Saturday, July 07, 2012


I booked a room in San Diego back when the convention hotel lottery opened up, but I wasn't sure if I wanted to go to Comic-Con this year. I haven't been since...2006? It's crowded and chaotic and the benefits of going are unclear, maybe even nonexistent. Once this was THE place to go for meeting people, but now that tens of thousands of people attend, it's a crapshoot on meeting anyone at all.

And then I did the San Diego math. Hotel rooms there are way too expensive, and we're long past the point where my various little travel tricks get me something cheap in the face of insane prices. I remember when I could crow about scoring the Hyatt for $70 a night on Priceline. That was a long time ago and doesn't happen anymore. 

So I cancelled my reservation and decided not to go. But then the Kuwaiti company I work for decided to send me to represent our end of things on a panel about the animation made from our intellectual property—you might remember I went to Anaheim for the same reason back in mid-March. 

So I rebooked my San Diego hotel room and sat down to book my plane ticket. 

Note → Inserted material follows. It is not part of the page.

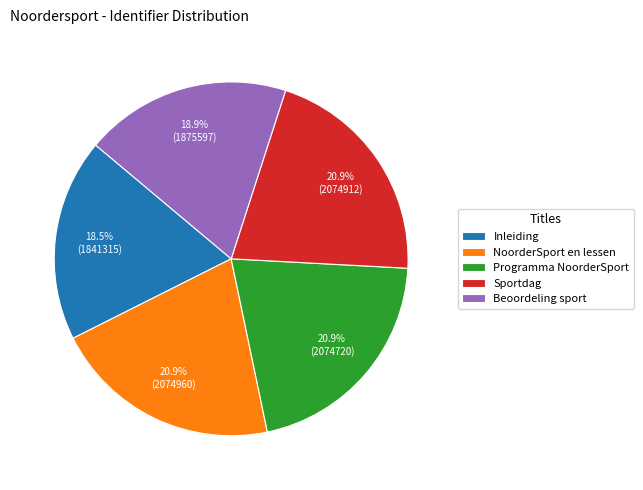

What percentage is the Beoordeling sport slice, to the nearest percent?

19%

But if I was already flying out west, I wanted to take advantage of the opportunity to see a few things. And yet, I've been out west so many times...what could I see that was new to me? 

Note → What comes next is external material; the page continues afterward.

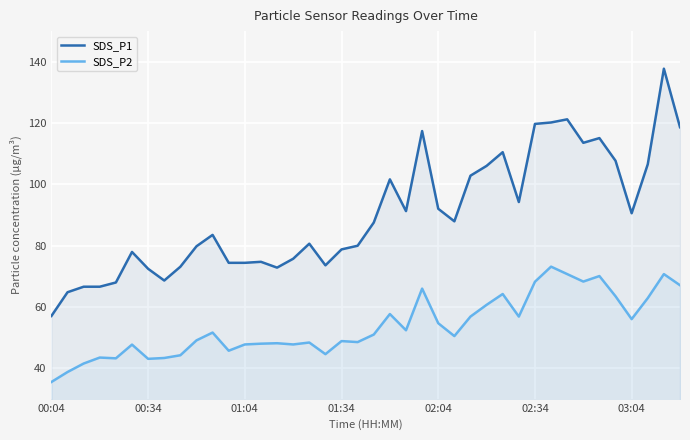

At which category does SDS_P1 reach its first local valley?

7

I dug around and found this. 

Slot canyons. 

And so on Saturday morning, I drove out to a meeting point by the "Navajo Generating Plant" in Page, Arizona, where a Navajo guide named Josh put me into a 4WD and took me on a photo tour of three slot canyons: Owl, Rattlesnake, and the famed Antelope Canyon. 

Josh showed me how to use my Lumix point-and-shoot in a way I didn't know was possible, and then he led me into the canyons. We didn't encounter anyone except in the second half of Antelope Canyon, which is the one that gets the crowds. 

The scenery was stunning—I can't think of why more people aren't aware of these canyons, unless it's purely geographic. The slot canyons may be overshadowed by the Grand Canyon, Bryce, Zion, Monument Valley, Arches, Canyonlands, and all the other fun things nature did with rocks and water. 

Here are some photos. 


Ed Ward said...

I'm sure you'll tell us someday what it was he taught you about using the camera...

Marie Javins said...

Oh, you know, the sorts of things I could have learned if I'd actually read the manual. WHERE on the camera I could go to change the ISO, for example, which I hadn't realized I could manually control on a point-and-shoot. And there's a setting for changing colors from "standard" to "natural" or "vivid." Which means that I was pumping up the contrast in these snapshots, and the colors were not really quite this vibrant. Hmmm. Oh, and he showed me to use a highlight, but not too bright, to focus so that the detail wouldn't get blown out.